Podemos observar el mismo fenómeno en Stevens, el poeta con quien Ashbery es en muchos sentidos más cercano. Stevens puede ser increíblemente detallado sobre todo lo relacionado con la consumación imaginativa, excepto en qué consistirá o cómo se sentirá. Constantemente maniobra alrededor del punto principal, como en “The American Sublime”:
¿Pero cómo se siente uno?
Uno se acostumbra al clima,
Al paisaje y eso;
Y lo sublime desciende
Al espíritu mismo,
Al espíritu y al espacio,
Al espíritu vacío
En espacio vacante.
¿Qué vino se bebe?
¿Qué pan se come?
A lo que uno se siente tentado a responder: “¿Y qué?”. Pero, claro, ese es el punto: no se puede decir. La ficción suprema “debe ser abstracta”. El Romanticismo de Stevens es gestual, apunta a una plenitud que la poesía misma no puede describir ni albergar.

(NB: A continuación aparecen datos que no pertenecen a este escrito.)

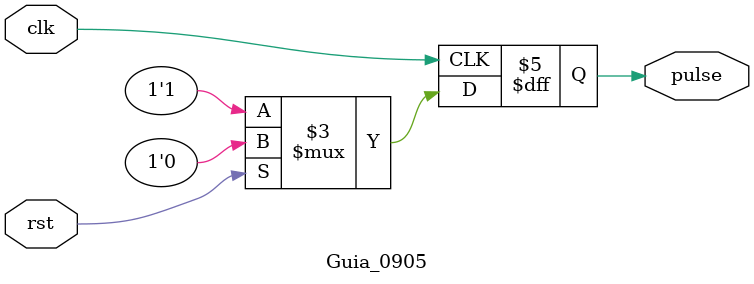
<source format=v>

module Guia_0905(
    input clk,
    input rst,
    output reg pulse
    );

    always @(posedge clk) begin
        if (rst) begin
            pulse <= 0;
        end else begin
            pulse <= 1;
        end
    end

endmodule
</source>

Lo cual nos lleva de vuelta a Ashbery, a su Romanticismo y a sus disparates. Ashbery, como romántico tardío, está condenado a una elefantiasis de la indirección, a una inmensa expansión de lo inesencial, para dar sentido a lo esencial, porque lo esencial es en sí mismo inexpresable, tan solo un vapor, un temblor. Leer a Ashbery es recorrer con dificultad una extensión desalentadora de trivialidades, chistes, gramática retorcida y disparates para que el poeta pueda finalmente escribir sus cinco o diez versos de epifanía:
Y tal vez algún día la discusión que debe surgir
Para que comencemos a sentir algo de esto incluso antes
De empezar a pensarlo llegará con un nuevo clima
Que nadie puede imaginar…
Tendrá lugar en una noche, mucho antes del sueño y del amor
Que llega entonces, devolviendo el misterio a toda la vida
Estéril que tuvo que conducir a ella.
Es perfectamente legítimo que el poeta haga difícil el camino hacia sus verdades, y en los mejores poemas de Ashbery el juego vale la pena. Pero la perplejidad romántica que anima su obra –el dilema de tener que comunicar, con palabras, un sentimiento que está más allá de las palabras– también la arrastra, requiriendo o al menos permitiendo mucho que es insustancial, no esencial, insuficientemente formado, tedioso. La poesía tiene muchos recursos que Ashbery descuida o abusa, en nombre del ejercicio de un recurso particular; y este es el manierismo. Por lo tanto, es demasiado apropiado que el poema más famoso de Ashbery, “Self-Portrait in a Convex Mirror”, sea sobre una pintura del manierista Parmigianino. Ashbery también le da al lector una sensación de agotamiento, como si, después de él, no hubiera ningún lugar fructífero al que la poesía pueda recurrir.
Notas:
[1] El Sloppy Joe es un sándwich caliente de carne de res ripiada que se sirve en Estados Unidos.